Fu quindi anche per dare nuovo impulso alla costruzione di progetti di irrigazione e di infrastrutture che le organizzazioni della società civile furono riformate: nel sistema delle comuni del popolo, infatti, le organizzazioni della società civile erano nate per servire la strategia del “balzo in avanti”. Le organizzazioni comunitarie dovevano svolgere varie funzioni e prima di tutto assicurare il controllo delle risorse di produzione affinché non potessero essere usate in altri settori. Dovevano anche garantire che la forza lavoro agricola non fosse trasferita fuori dal settore agricolo, e che i sovrappiù della produzione agricola restassero sotto il controllo dello stato. Inoltre, le organizzazioni sociali dovevano contribuire al controllo delle vendite dei prodotti e alla raccolta delle tasse.

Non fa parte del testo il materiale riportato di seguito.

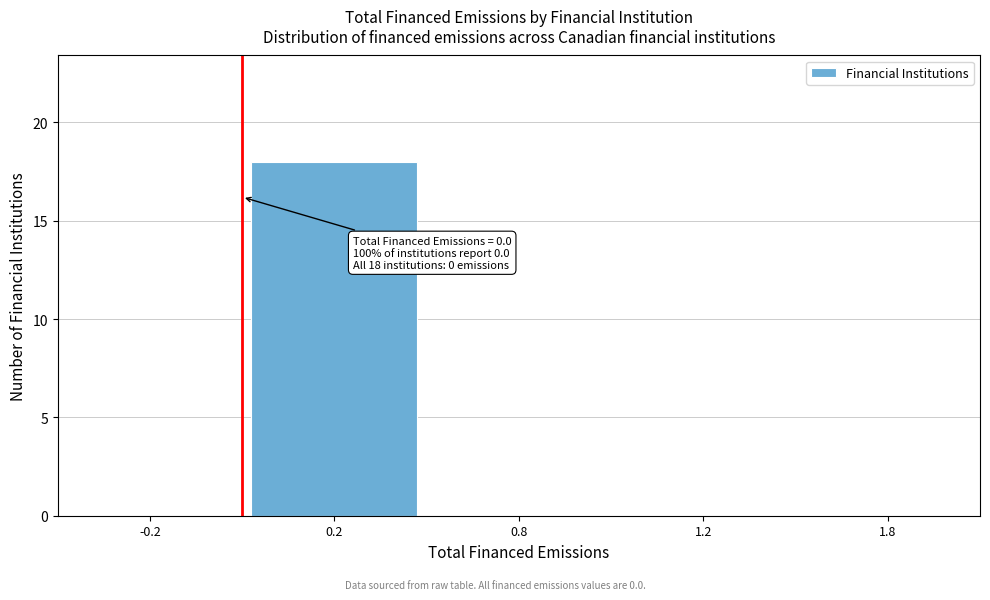

Reading right to left, list all the values displayed in this chart.

1.8=0	1.2=0	0.8=0	0.2=18	-0.2=0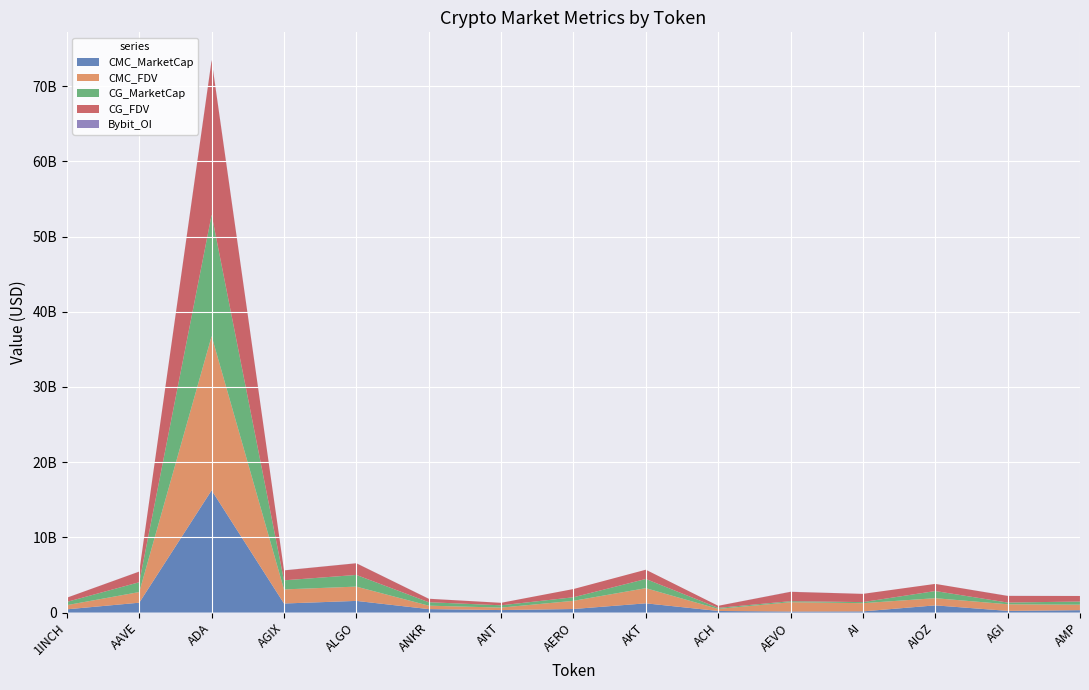

Reading left to right, list all the values displayed in this chart.

CMC_MarketCap: 429695131.0	1310515934.6	16255813190.8	1201866750.6	1549278361.6	457861148.7	329134690.0	470079806.9	1226004356.5	209711125.2	136290791.7	153912560.2	955207625.4	221005797.3	312603597.2
CMC_FDV: 556466114.8	1415566751.5	20512551583.5	1874734213.7	1900723737.8	457861148.7	329134690.0	1089041464.1	2016841440.7	274724084.3	1239007197.1	1092062511.6	955207625.4	879302213.0	736165824.7
CG_MarketCap: 430606248.0	1308791129.0	16135738378.0	1208010620.0	1552023782.0	458718057.0	305511065.0	472683811.0	1221344512.0	136847483.0	136697689.0	142400129.0	950191177.0	228821644.0	416317608.0
CG_FDV: 557646034.0	1413703685.0	20547152950.0	1320714692.0	1552023812.0	458718057.0	329472769.0	1095074292.0	1232288194.0	276812368.0	1242706264.0	1095385606.0	950542741.0	883629142.0	737661552.0
Bybit_OI: 3694095.0	8184646.0	43698291.0	10592818.0	7728739.0	7300290.0	2580773.0	0.0	0.0	1773806.0	13876690.0	2060776.0	0.0	10874735.0	0.0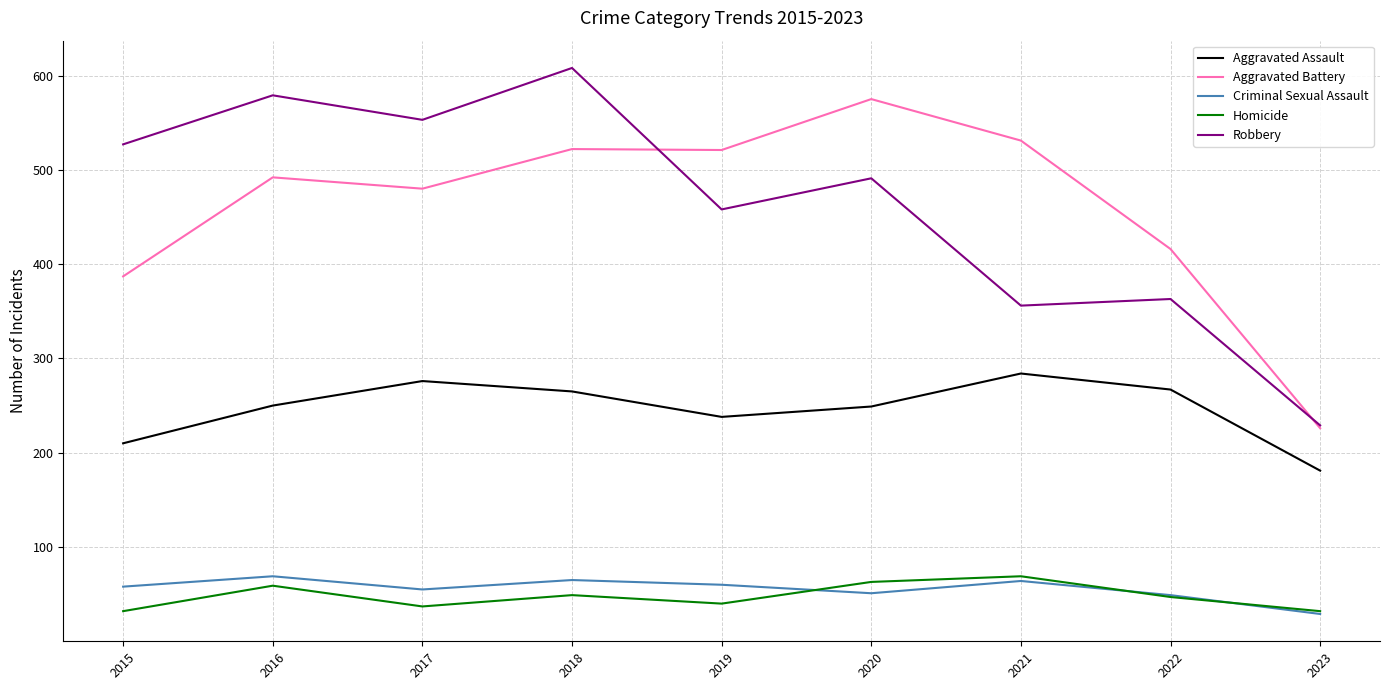

What is the difference between the maximum and minimum values in the Aggravated Battery series?

349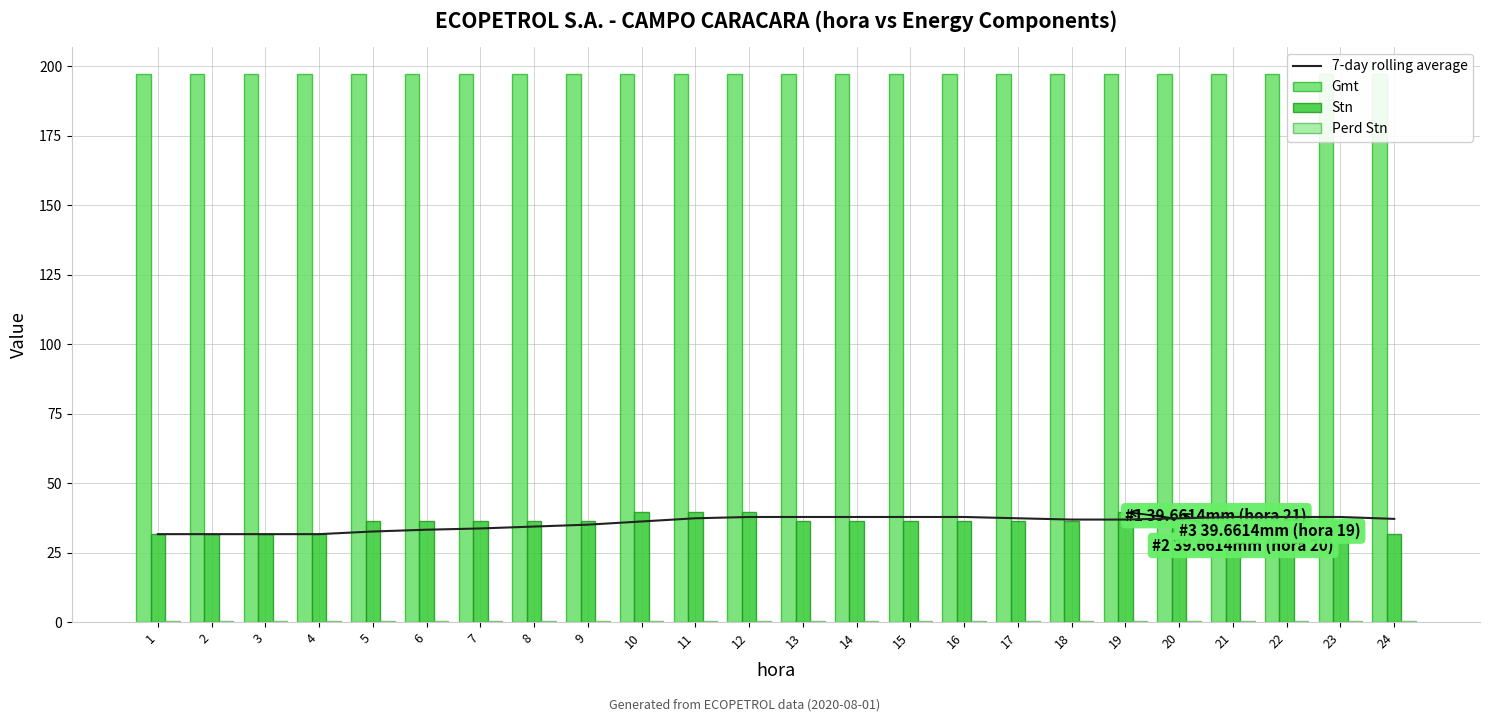

What is the lowest value of the Gmt series?

197.0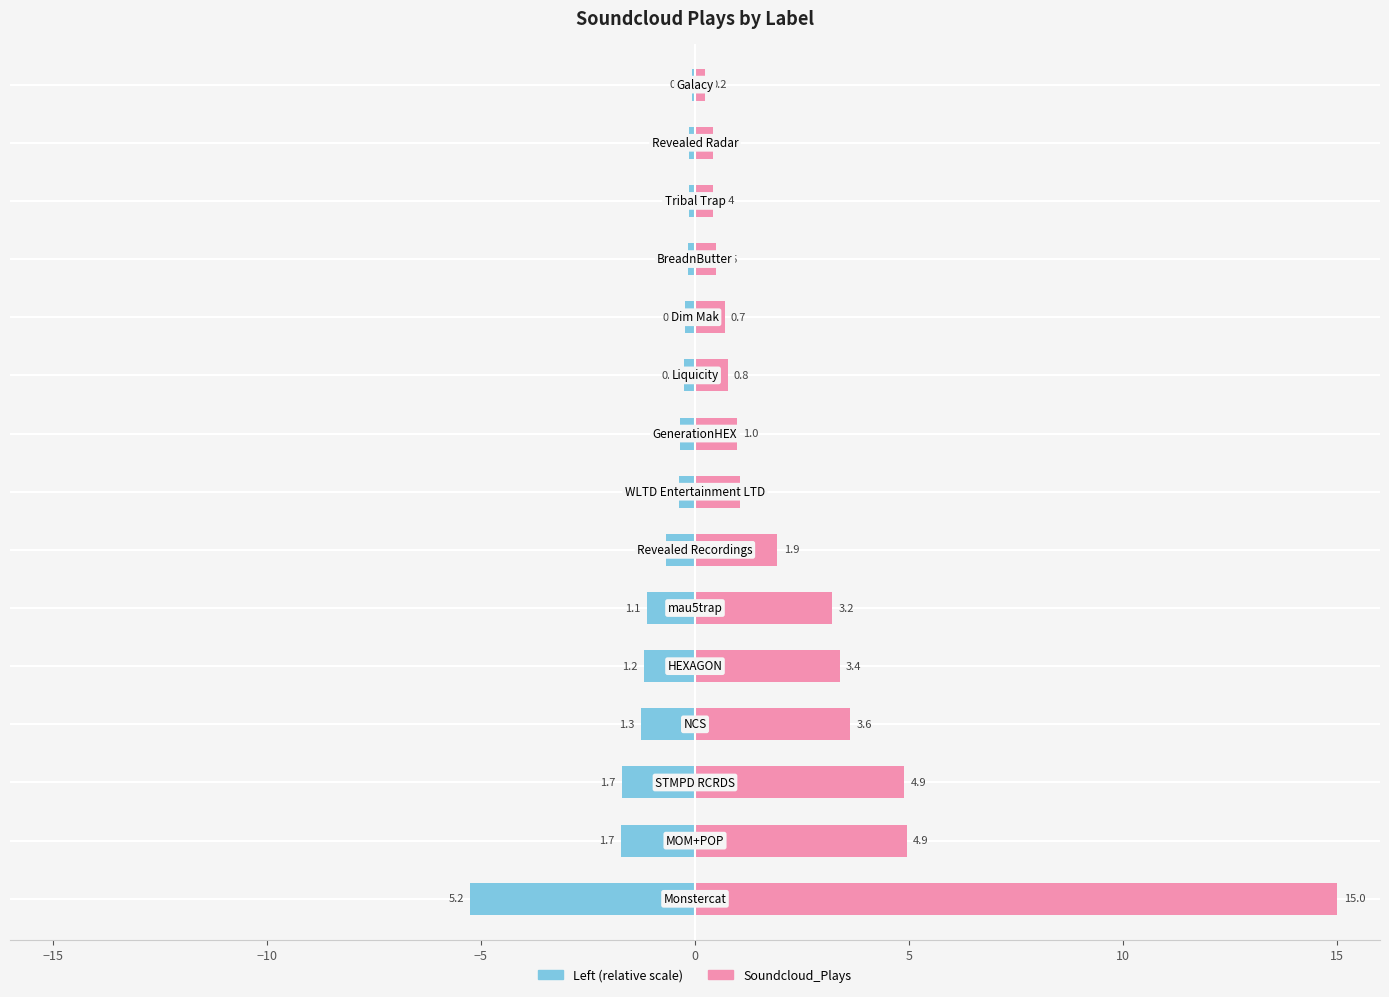

Reading left to right, what are all the values shown in this chart?

Left (scaled): -5.2	-1.7	-1.7	-1.3	-1.2	-1.1	-0.7	-0.4	-0.3	-0.3	-0.2	-0.2	-0.1	-0.1	-0.1
Soundcloud_Plays: 15.0	4.9	4.9	3.6	3.4	3.2	1.9	1.0	1.0	0.8	0.7	0.5	0.4	0.4	0.2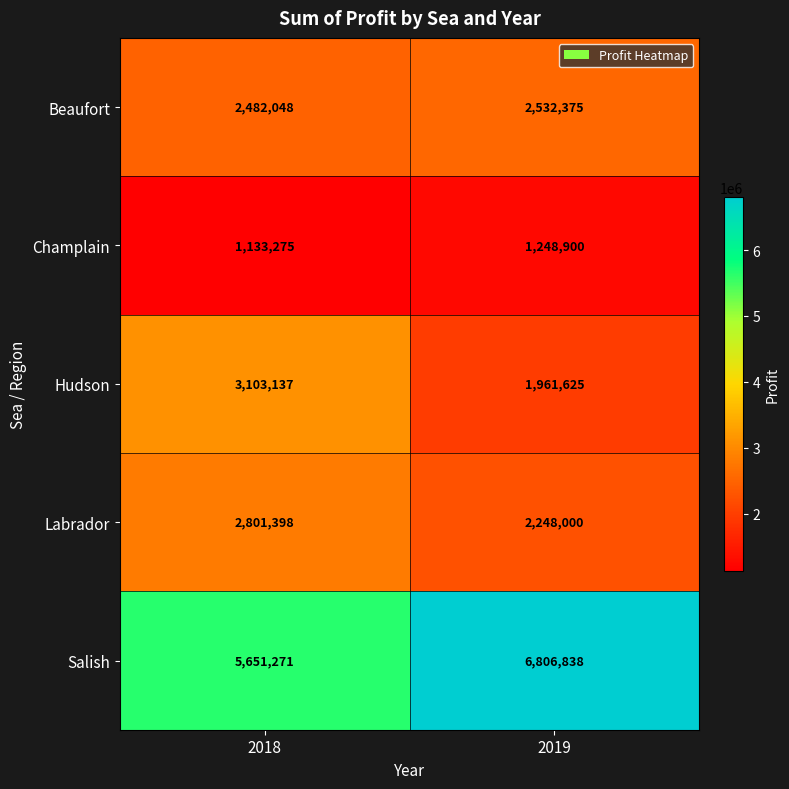

Reading left to right, transcribe all the data shown in this chart.

Beaufort: 2018=2482048	2019=2532375
Champlain: 2018=1133275	2019=1248900
Hudson: 2018=3103137	2019=1961625
Labrador: 2018=2801398	2019=2248000
Salish: 2018=5651271	2019=6806838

La loro funzione più importante era di assicurare che i prodotti agricoli principali fossero venduti ai prezzi calmierati decisi a livello statale, permettendo allo stato di imporre una tassa invisibile sui prodotti agricoli, a vantaggio

dei prodotti industriali: la maggior parte degli studiosi concorda che vi fu un drenaggio di risorse dall’agricoltura ad altri settori per sostenere lo sviluppo industriale. Infine, le organizzazioni comunitarie dovevano esercitare il proprio controllo su tutti gli aspetti della vita sociale, politica ed economica della comunità rurali: l’esempio più evidente di tale funzione di controllo è la pianificazione familiare.